Batseba, #MeToo en advent

Als Batseba vandaag had geleefd had ze getwitterd: #MeToo en zich daarmee aangesloten bij de bekende protestactie die begon in Hollywood. Wat wil het zeggen dat Matteüs het verhaal van Batseba opnam in de stamboom van Jezus?

MeToo. De Bijbel is daar open over. Misbruik wordt niet weggemoffeld of verdoezeld. Het pijnlijk eerlijke verhaal staat in 2 Samuël 11.

Grensoverschrijdend

David – de herdersjongen, de mens naar Gods hart – gaat over alle grenzen heen. Aan dat verhaal herinnert Matteüs bij de stamboom van Jezus in hoofdstuk 1:6: ‘David verwekte Salomo bij de vrouw van Uria’ (Matteüs 1:6). De naam Batseba wordt niet genoemd. Niet om haar dood te zwijgen, maar om David te bekritiseren. Het gaat hier om de vrouw van een ander! In 2 Samuël 11 staat wel haar naam: Batseba, dochter van Eliam, de vrouw van de Hethiet Uria. David weet wie ze is en ván wie ze is.

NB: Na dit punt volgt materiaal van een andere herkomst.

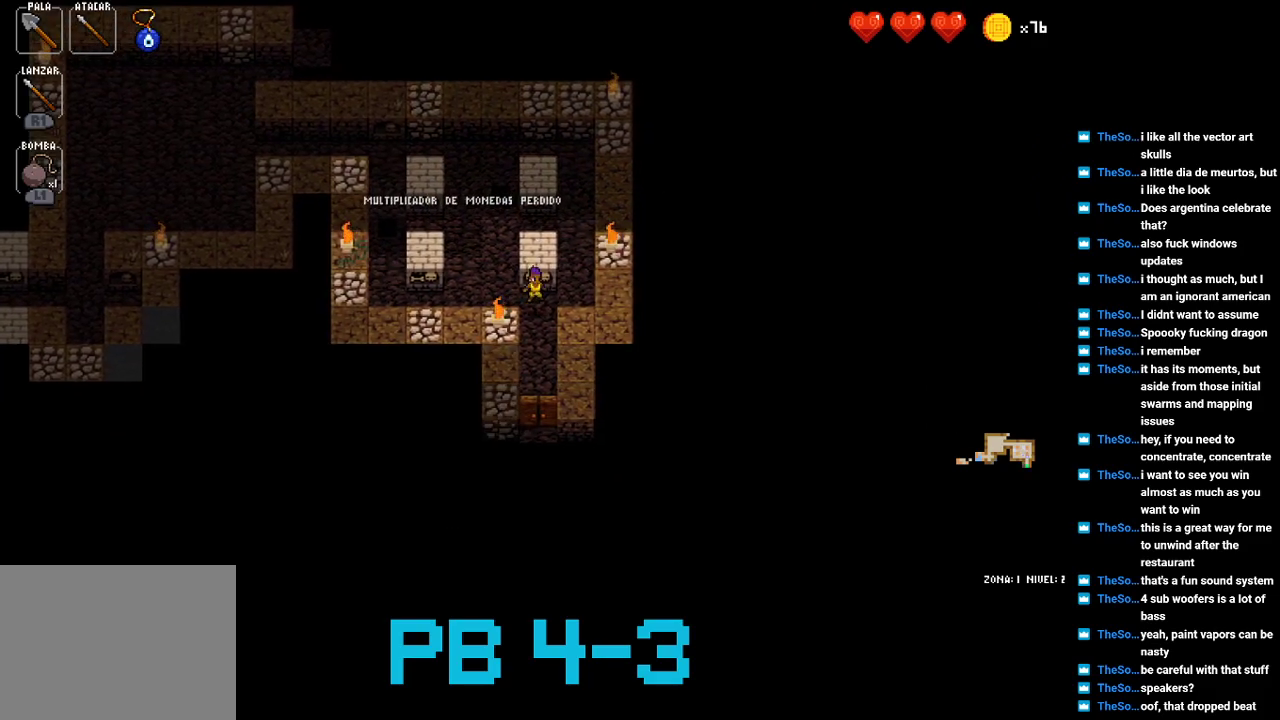
{"buttons": ["CROSS"], "events": [[100, "CROSS", "up"], [233, "CROSS", "down"], [300, "CROSS", "up"], [467, "CROSS", "down"]]}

Hier had het verhaal kunnen stoppen als David deze grens had gerespecteerd. Maar dat doet hij niet. Vanaf dat moment noemt de verteller haar ‘de vrouw van Uria’. Dat is keiharde kritiek op David. Wij zouden graag Batseba’s verhaal willen horen: wat heeft zij gedacht, gevoeld, geleden, hoe heeft het haar beschadigd – maar dat wordt niet verteld. De focus is op David. Die is verantwoordelijk en wordt erop aangesproken. Het is het dieptepunt van Davids geschiedenis.

Batseba-syndroom

Wetenschappers hebben onderzocht waarom mensen op topposities over de schreef gaan. Ze doen het goed, krijgen macht en geld en worden bejubeld en raken dan het contact met hun omgeving kwijt. Ze zetten hun macht in voor eigen doeleinden, ze zien mensen als objecten en geloven ook nog er mee weg te komen. Het zogeheten ‘Batseba-syndroom’.

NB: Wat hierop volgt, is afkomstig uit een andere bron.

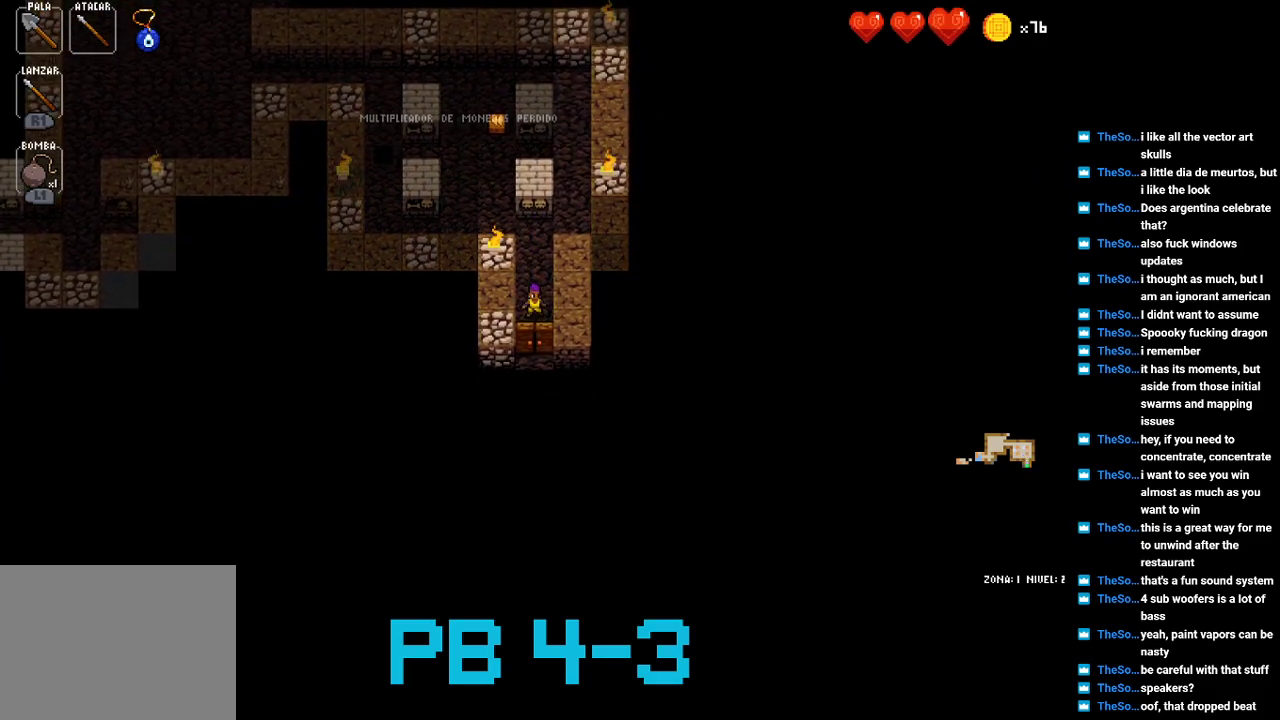
{"buttons": [], "events": [[33, "CROSS", "up"], [183, "CROSS", "down"], [283, "CROSS", "up"], [417, "CROSS", "down"], [483, "CROSS", "up"]]}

David is op het toppunt van zijn macht. Toch proef je meteen dat het niet goed gaat, dat hij het contact met zijn omgeving verliest. Hij blijft thuis terwijl zijn leger in gevecht is. Hij weet wie Batseba is en ván wie zij is. Maar hij neemt haar. Het laat dramatische sporen na in zijn leven en gezin. Net zo erg als het misbruik is Davids poging om het te verdoezelen. Als Batseba zwanger blijkt, probeert hij tot twee maal toe Uria over te halen bij zijn vrouw te slapen. Dat mislukt. Dan escaleert het kwaad. Uria wordt op bevel van David opgesteld op een kwetsbare plaats en sneuvelt. Moord. Je vraagt je af: ‘Waar is God in dit verhaal?’ Nou – daar eindigt het verhaal mee: ‘Het was kwaad in de ogen van God.’

Zoon van David

God laat het er niet bij zitten en roept David tot de orde via de profeet Natan. En als eeuwen later Matteüs vertelt over Jezus’ komst, herinnert hij aan déze zwarte bladzijde. ‘Afstamming van Jezus Christus, zoon van David, zoon van Abraham.’ De nogal saaie opsomming wordt interessant als het vaste ritme van verwekkingen wordt doorbroken. We lezen: ‘Isaï verwekte David, de koning.’ Die toevoeging ‘koning’ verstoort het ritme. En dan volgt: ‘David verwekte Salomo bij de vrouw van Uria.’ Zo creëert Matteüs een pijnlijk contrast tussen David en Uria. Wie gedraagt zich koninklijk? Het is Uria die geen gebruik maakt van Davids aanbod om naar huis te gaan en bij zijn vrouw te gaan slapen. Het is Uria die solidair blijft met zijn makkers. Niet David maar Uria toont trekken van Messiaans koningschap. Toch lezen we bij Matteüs niet: ‘Jezus, zoon van Uria’ maar: ‘Jezus, zoon van David’. Jezus staat in deze lijn. Hij komt voort uit David, de man naar Gods hart én de man van het misbruik. Je zou ze de kost moeten geven, mensen die hun stamboom opschonen. God doet dat niet.

Immanuel

Advent gaat over Gods komst in onze wereld. En dan lezen we meteen dit schokkende verhaal – even kwetsbaar als de verhalen van die andere vrouwen uit Jezus’ stamboom: Tamar, Rachab en Ruth. Blijkbaar wordt dit bijzondere Kind van God niet in een perfecte familie en uit een perfect voorgeslacht geboren. Gelukkig! Dat kind wordt geboren in een verhaal dat ook óns verhaal is.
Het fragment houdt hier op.